In an embryofetal developmental toxicity study in rabbits, vosoritide was administered at 45, 135, 240 mcg/kg once daily by subcutaneous injection during the period of major organogenesis (GD 7 – 19). No effects were observed in maternal animals or on embryofetal development at the highest dose administered (200-times the exposure at the MRHD).
In a pre- and postnatal toxicity study in rats, vosoritide was administered at 90, 270, and 540 mcg/kg once daily by subcutaneous injection during the period of major organogenesis and continuing to weaning (GD 6 through postpartum day 20). There were no effects on maternal animals, including maintenance of pregnancy, parturition, or care of offspring, and no effects were noted on offspring growth and development or ability to reproduce at the highest dose (14-times the exposure at the MRHD).
Lactation
Risk Summary
There is no information regarding the presence of vosoritide in human milk, the effects on the breastfed infant, or the effects on milk production. Vosoritide is present in rat milk. When a drug is present in animal milk, it is likely that the drug will be present in human milk.
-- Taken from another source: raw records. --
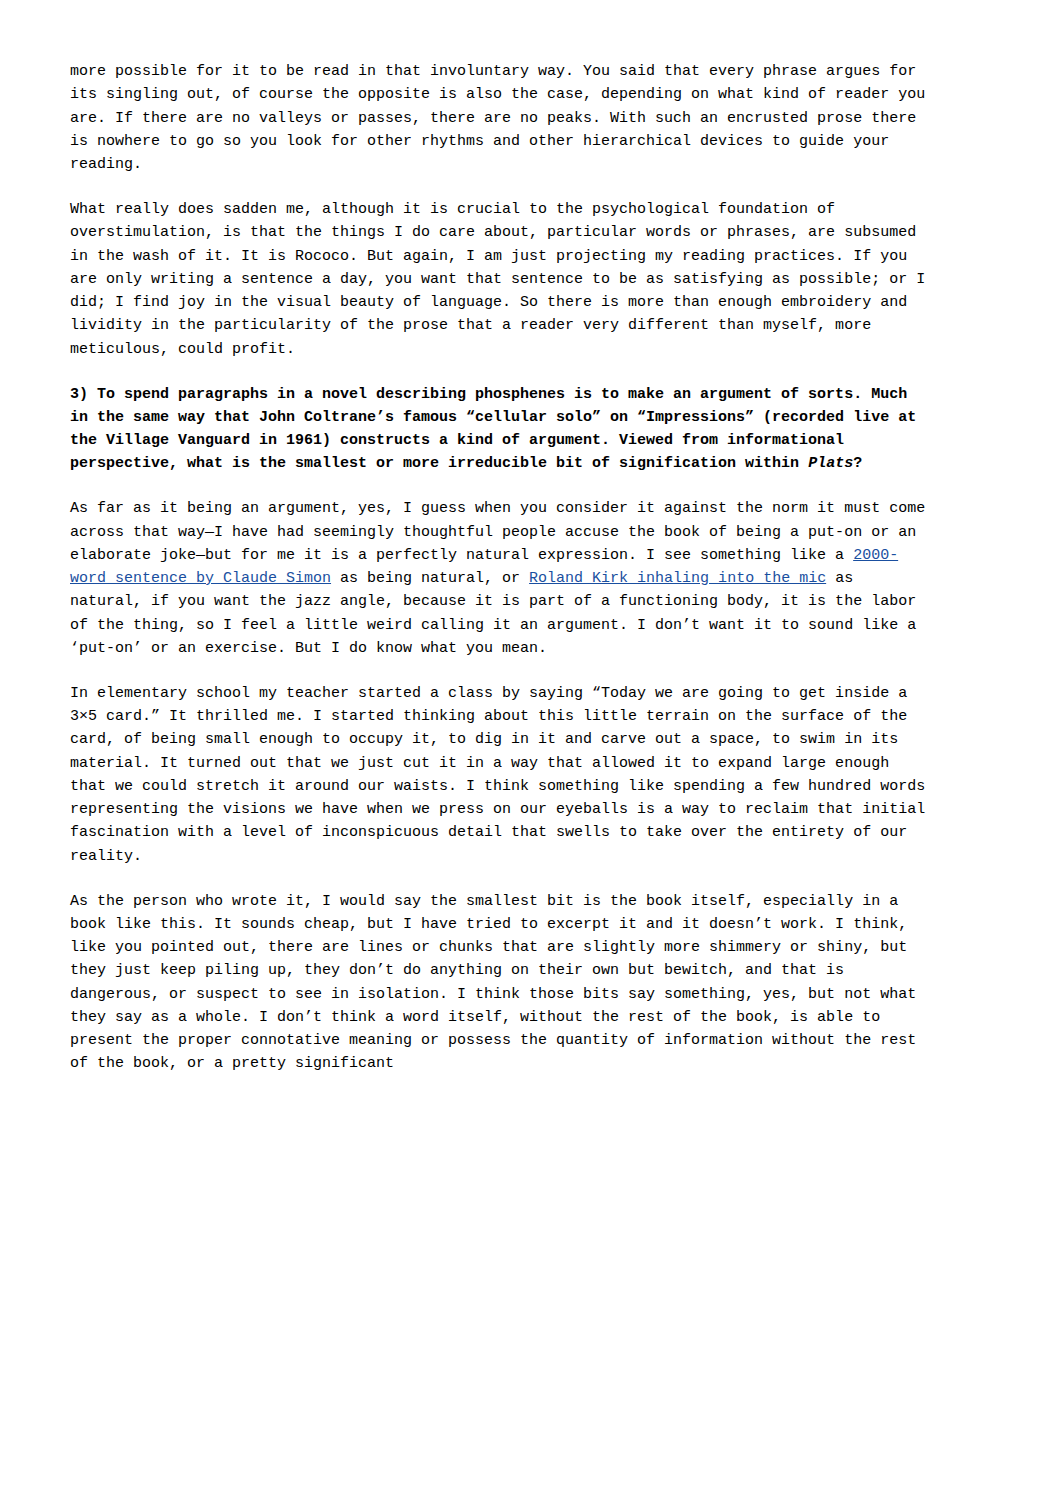more possible for it to be read in that involuntary way. You said that every phrase argues for its singling out, of course the opposite is also the case, depending on what kind of reader you are. If there are no valleys or passes, there are no peaks. With such an encrusted prose there is nowhere to go so you look for other rhythms and other hierarchical devices to guide your reading.
What really does sadden me, although it is crucial to the psychological foundation of overstimulation, is that the things I do care about, particular words or phrases, are subsumed in the wash of it. It is Rococo. But again, I am just projecting my reading practices. If you are only writing a sentence a day, you want that sentence to be as satisfying as possible; or I did; I find joy in the visual beauty of language. So there is more than enough embroidery and lividity in the particularity of the prose that a reader very different than myself, more meticulous, could profit.
3) To spend paragraphs in a novel describing phosphenes is to make an argument of sorts. Much in the same way that John Coltrane’s famous “cellular solo” on “Impressions” (recorded live at the Village Vanguard in 1961) constructs a kind of argument. Viewed from informational perspective, what is the smallest or more irreducible bit of signification within Plats?
As far as it being an argument, yes, I guess when you consider it against the norm it must come across that way—I have had seemingly thoughtful people accuse the book of being a put-on or an elaborate joke—but for me it is a perfectly natural expression. I see something like a 2000-word sentence by Claude Simon as being natural, or Roland Kirk inhaling into the mic as natural, if you want the jazz angle, because it is part of a functioning body, it is the labor of the thing, so I feel a little weird calling it an argument. I don’t want it to sound like a ‘put-on’ or an exercise. But I do know what you mean.
In elementary school my teacher started a class by saying “Today we are going to get inside a 3×5 card.” It thrilled me. I started thinking about this little terrain on the surface of the card, of being small enough to occupy it, to dig in it and carve out a space, to swim in its material. It turned out that we just cut it in a way that allowed it to expand large enough that we could stretch it around our waists. I think something like spending a few hundred words representing the visions we have when we press on our eyeballs is a way to reclaim that initial fascination with a level of inconspicuous detail that swells to take over the entirety of our reality.
As the person who wrote it, I would say the smallest bit is the book itself, especially in a book like this. It sounds cheap, but I have tried to excerpt it and it doesn’t work. I think, like you pointed out, there are lines or chunks that are slightly more shimmery or shiny, but they just keep piling up, they don’t do anything on their own but bewitch, and that is dangerous, or suspect to see in isolation. I think those bits say something, yes, but not what they say as a whole. I don’t think a word itself, without the rest of the book, is able to present the proper connotative meaning or possess the quantity of information without the rest of the book, or a pretty significant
The developmental and health benefits of breastfeeding should be considered along with the mother's clinical need for VOXZOGO and any potential adverse effects on the breastfed child from VOXZOGO or from the underlying maternal condition.
Pediatric Use
The safety and effectiveness of VOXZOGO have been established in pediatric patients for the improvement in linear growth in patients with achondroplasia with open epiphyses.
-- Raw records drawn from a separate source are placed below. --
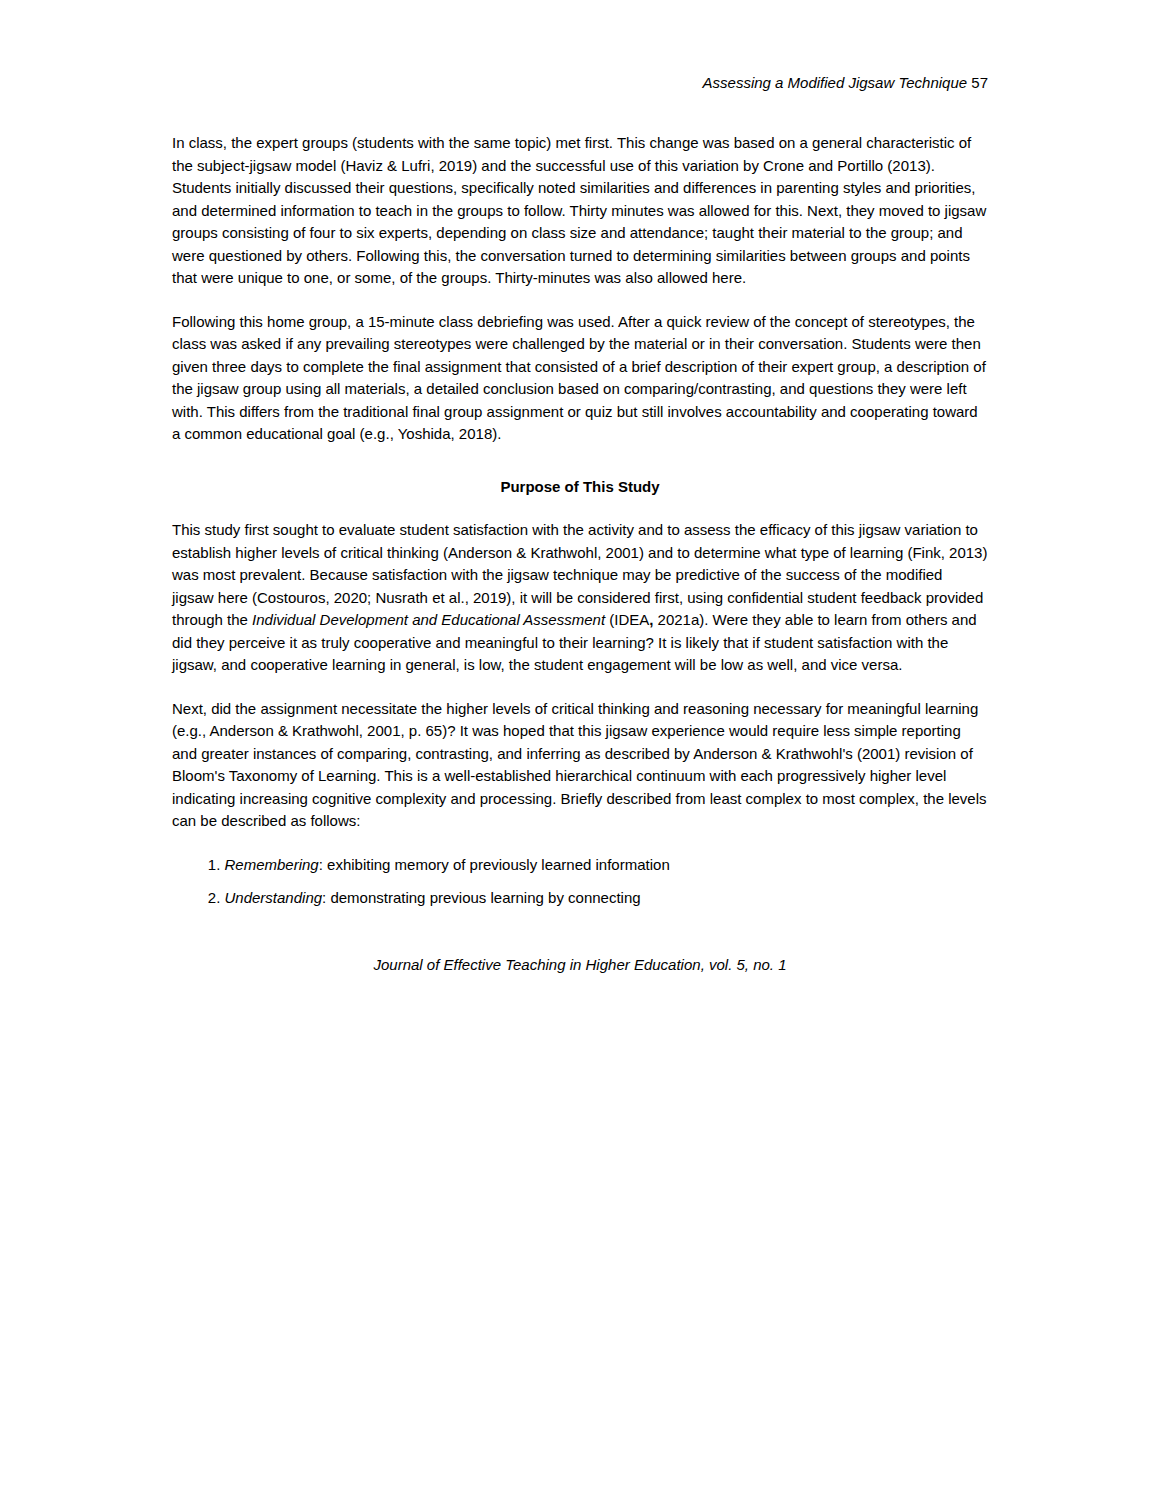Assessing a Modified Jigsaw Technique 57
In class, the expert groups (students with the same topic) met first. This change was based on a general characteristic of the subject-jigsaw model (Haviz & Lufri, 2019) and the successful use of this variation by Crone and Portillo (2013). Students initially discussed their questions, specifically noted similarities and differences in parenting styles and priorities, and determined information to teach in the groups to follow. Thirty minutes was allowed for this. Next, they moved to jigsaw groups consisting of four to six experts, depending on class size and attendance; taught their material to the group; and were questioned by others. Following this, the conversation turned to determining similarities between groups and points that were unique to one, or some, of the groups. Thirty-minutes was also allowed here.
Following this home group, a 15-minute class debriefing was used. After a quick review of the concept of stereotypes, the class was asked if any prevailing stereotypes were challenged by the material or in their conversation. Students were then given three days to complete the final assignment that consisted of a brief description of their expert group, a description of the jigsaw group using all materials, a detailed conclusion based on comparing/contrasting, and questions they were left with. This differs from the traditional final group assignment or quiz but still involves accountability and cooperating toward a common educational goal (e.g., Yoshida, 2018).
Purpose of This Study
This study first sought to evaluate student satisfaction with the activity and to assess the efficacy of this jigsaw variation to establish higher levels of critical thinking (Anderson & Krathwohl, 2001) and to determine what type of learning (Fink, 2013) was most prevalent. Because satisfaction with the jigsaw technique may be predictive of the success of the modified jigsaw here (Costouros, 2020; Nusrath et al., 2019), it will be considered first, using confidential student feedback provided through the Individual Development and Educational Assessment (IDEA, 2021a). Were they able to learn from others and did they perceive it as truly cooperative and meaningful to their learning? It is likely that if student satisfaction with the jigsaw, and cooperative learning in general, is low, the student engagement will be low as well, and vice versa.
Next, did the assignment necessitate the higher levels of critical thinking and reasoning necessary for meaningful learning (e.g., Anderson & Krathwohl, 2001, p. 65)? It was hoped that this jigsaw experience would require less simple reporting and greater instances of comparing, contrasting, and inferring as described by Anderson & Krathwohl's (2001) revision of Bloom's Taxonomy of Learning. This is a well-established hierarchical continuum with each progressively higher level indicating increasing cognitive complexity and processing. Briefly described from least complex to most complex, the levels can be described as follows:
Remembering: exhibiting memory of previously learned information
Understanding: demonstrating previous learning by connecting
Journal of Effective Teaching in Higher Education, vol. 5, no. 1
Use of VOXZOGO for this indication is supported by evidence from an adequate and well-controlled study in 121 pediatric patients aged 5 to 15 years with achondroplasia, pharmacokinetic data in pediatric patients aged 4.5 months to 15 years, and additional safety data in pediatric patients aged 4.4 months to <5 years [see Adverse Reactions (6.1), Clinical Pharmacology (12.3), and Clinical Studies (14)].
Renal Impairment
The effect of renal impairment on the pharmacokinetics of VOXZOGO has not been evaluated. No dosage adjustment is needed for patients with eGFR ≥ 60 mL/min/1.73 m2. VOXZOGO is not recommended for patients with eGFR < 60 mL/min/1.73 m2.
None
Risk of Low Blood Pressure
Transient decreases in blood pressure were observed in clinical studies of VOXZOGO. Subjects with significant cardiac or vascular disease and patients on anti-hypertensive medicinal products were excluded from participation in VOXZOGO clinical trials. To reduce the risk of a decrease in blood pressure and associated symptoms (dizziness, fatigue and/or nausea), instruct patients to be well hydrated and have adequate food intake prior to administration of VOXZOGO [see Dosage and Administration (2.1) and Adverse Reactions (6.1)].